Slashdot Mirror


Linus on GIT and SCM

An anonymous reader sends us to a blog posting (with the YouTube video embedded) about Linus Torvalds' talk at Google a few weeks back. Linus talked about developing GIT, the source control system used by the Linux kernel developers, and exhibited his characteristic strong opinions on subjects around SCM, by which he means "Source Code Management." SCM is a subject that coders are either passionate about or bored by. Linus appears to be in the former camp. Here is his take on Subversion: "Subversion has been the most pointless project ever started... Subversion used to say, 'CVS done right.' With that slogan there is nowhere you can go. There is no way to do CVS right."

2 of 392 comments (clear)

  1. Re:git by Anonymous Coward · · Score: 5, Interesting

    He is only human. Just because he is the head of a huge software project doesn't make him infallible.

    Just look at the whole 'RMS vs Linus' thing.

    His opinions should carry some weight, especially since he should know more than anyone what the limitations of SCM software is when it comes to larger projects like the linux kernel. But a lot of SCM comes down to the way a project is managed, the preferences of the people involved, and how they deal with their project.

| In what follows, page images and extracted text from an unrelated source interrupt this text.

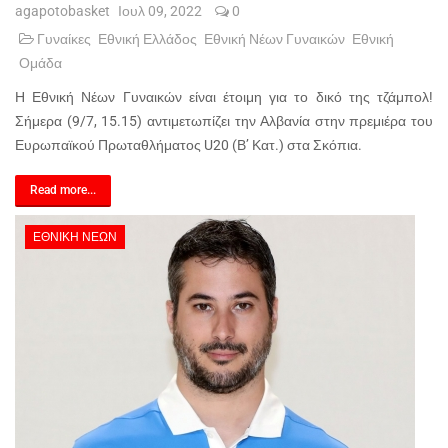
agapotobasket
Ιουλ 09, 2022
0
Γυναίκες
Εθνική Ελλάδος
Εθνική Νέων Γυναικών
Εθνική
Ομάδα
Η Εθνική Νέων Γυναικών είναι έτοιμη για το δικό της τζάμπολ!
Σήμερα (9/7, 15.15) αντιμετωπίζει την Αλβανία στην πρεμιέρα του
Ευρωπαϊκού Πρωταθλήματος U20 (Β’ Κατ.) στα Σκόπια.
Read more...
ΕΘΝΙΚΉ ΝΈΩΝ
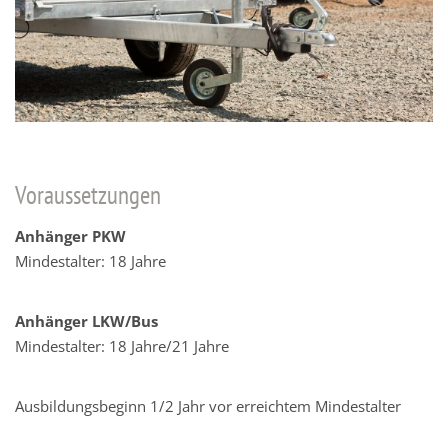
Voraussetzungen
Anhänger PKW
Mindestalter: 18 Jahre
Anhänger LKW/Bus
Mindestalter: 18 Jahre/21 Jahre
Ausbildungsbeginn 1/2 Jahr vor erreichtem Mindestalter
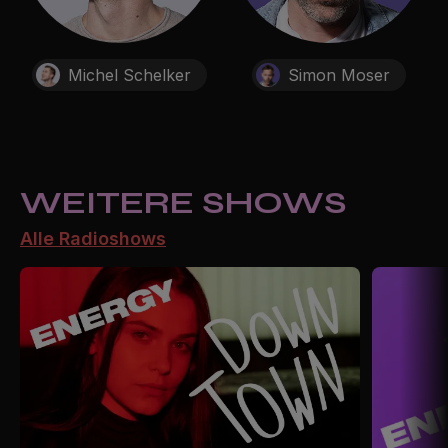
Michel Schelker
Simon Moser
WEITERE SHOWS
Alle Radioshows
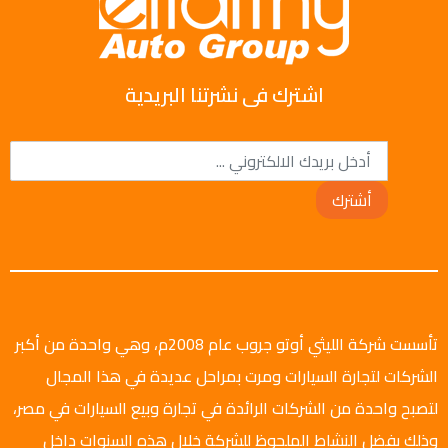
اشترك فى نشرتنا البريدية
أشترك
تأسست شركة الليثي أوتو جروب عام 2008م، وهي واحدة من أكبر
الشركات لتجارة السيارات ومرت بمراحل عديدة في هذا المجال
لتصبح واحدة من الشركات الرائدة في تجارة وبيع السيارات في مصر،
وذلك بفضل النشاط الملحوظ للشركة خلال هذه السنوات داخل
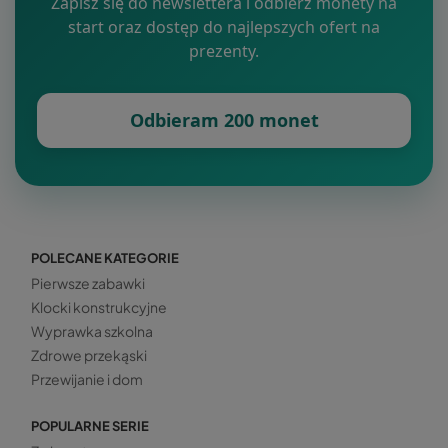
Zapisz się do newslettera i odbierz monety na
start oraz dostęp do najlepszych ofert na
prezenty.
Odbieram 200 monet
POLECANE KATEGORIE
Pierwsze zabawki
Klocki konstrukcyjne
Wyprawka szkolna
Zdrowe przekąski
Przewijanie i dom
POPULARNE SERIE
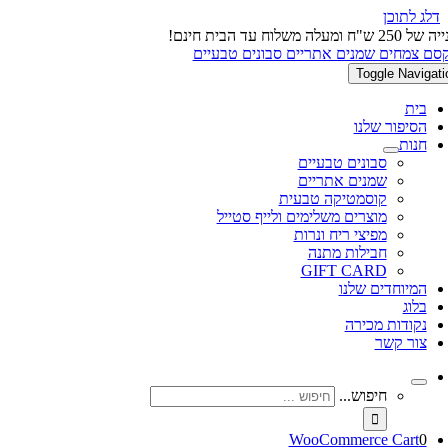
דלג לתוכן
 ש"ח ומעלה משלוח עד הבית חינם!
Toggle Navigati
בית
הסיפור שלנו
חנות
סבונים טבעיים
שמנים אתריים
קוסמטיקה טבעית
מוצרים משלימים ולייף סטייל
מפיצי ריח ונרות
חבילות מתנה
GIFT CARD
המיוחדים שלנו
בלוג
נקודות מכירה
צור קשר
חיפוש...
WooCommerce Cart
0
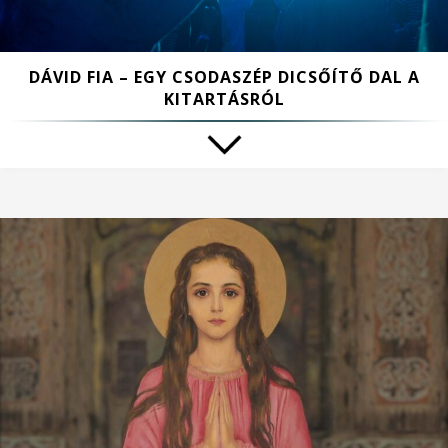
DÁVID FIA – EGY CSODASZÉP DICSŐÍTŐ DAL A
KITARTÁSRÓL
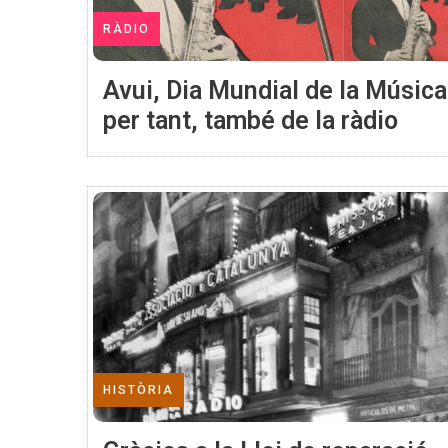
RÀDIO
Avui, Dia Mundial de la Música.
per tant, també de la ràdio
HISTÒRIA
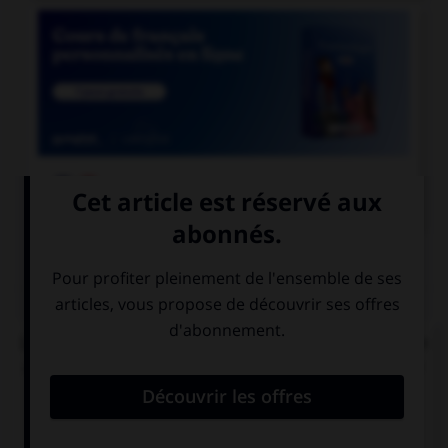

COURS DE FRANÇAIS
QUIZ
Lequel de ces verbes ne peut pas s'écrire avec un
double « l » à la troisième personne du singulier
du présent de l'indicatif ?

I doubt there is a blanket solution... a 'one SCM package to rule them all' so to speak.

    Especially in the software industry you can always find someone just as good as yourself that strongly holds opinions that are the polar opposite of yours.

  2. git is pretty cool, take a closer look by Anonymous Coward · · Score: 5, Interesting

    I took a look at git a while ago and was completely underwhelmed. The UI was so bad it was useless, and it didn't "seem" to do anything that Darcs didn't do. (I used to love Darcs because of the automatic patch dependency computations).

    Now that all the "next generation" SCM tools have matured somewhat, I took a look at all of them again. I had to stop using Darcs because of the "patch of death" problem, which basically is this: after using Darcs on a project with long-lived parallel branches, the repository may eventually enter a wedged state you can't get out of, due to exponentially complex patch dependencies. Oops.

    At this point I had an idea of what an SCM should do, how it should work, what the "mental model" should be. I want to create changesets, add them to branches, combine multiple branches (and keep track of renames and so forth between branches), re-order changesets, collapse multiple changesets into one, discard old branches, etc.

    Of course, CVS and close cousin Subversion are SO UTTERLY USELESS I didn't even consider them. Seriously, Subversion is like gold-plated shit. Looks nice but it's still shit. Reading people say stuff like "Subversion is awesome" makes me wince. How can something that doesn't have "real" branches, and doesn't have tags OF ANY KIND, be useful for anything? How do you keep track of multiple merges between branches? Answer: you don't. Or you keep track of revision numbers using svnmerge and pray it all works. Even the Subversion docs sortof hand-wave this away. I.e., they hand-wave away one of the FUNDAMENTAL ASPECTS of source code management: branching and merging. It's like hearing people talk about OO databases. They mean well but they just don't comprehend the generality of the underlying problem.

    That's why I was so excited about Darcs: the author "gets it". Unfortunately the implementation is flawed.

    I checked out a few more (Mercurial, bzr) but finally settled on git because it let me do all the things I needed to do, and it did them FAST. Once I figured out the underlying model I was pretty impressed. Git can be viewed at many levels: very low-level plumbing, or UI-level, or in between. The UI and documentation is still pretty shitty, but thankfully they are working on improving it and are moving away from the idea of having interchangeable UIs. Just focus on improving "core git".

    One great thing about git is that so much of it is just files in the .git dir and shell scripts that combine very simple low-level functions. For instance, you can create a branch just by saving the SHA1 ID of the tip into a file in .git. You can branch off any point in the history this way, including branches you've deleted in the past (git keeps all the old commit objects by default, even ones that aren't pointed to by any branch or tag.. this is very simple and understandable model, like reference-counting in a way).

    The other great thing about git is how easy it is to sling changes around and reorder them and combine them. For instance let's say you add a file to your project as commit "A". Then you add some code that uses this file as commit "B". Then you fix a bug in the file as commit "C". So you have A-B-C. Now you'd like to combine A and C into a single patch A', and put B on top of it, like this: A'-B. In git, this is super-easy. I can think of two ways to do it off the top of my head.

    I was checking into a CVS project the other day (for a client) and wanted to do this. Then I realized, you can't move things around in CVS like this *twitch*. So nowdays I do everything in git and only after the changes are beautiful and self-contained and well-commented do I check them into CVS one at a time.

    Okay so they point is, check out git (or honestly? Checkout out ANYTHING that isn't CVS or svn). Even if you think Linus is an asshole (which he is) or you don't like the git UI (it's not that bad now), check it out anyway.

    And if you don't use SCM at all? You suck. Start learning. It's a best practice that you can't live without, once you start.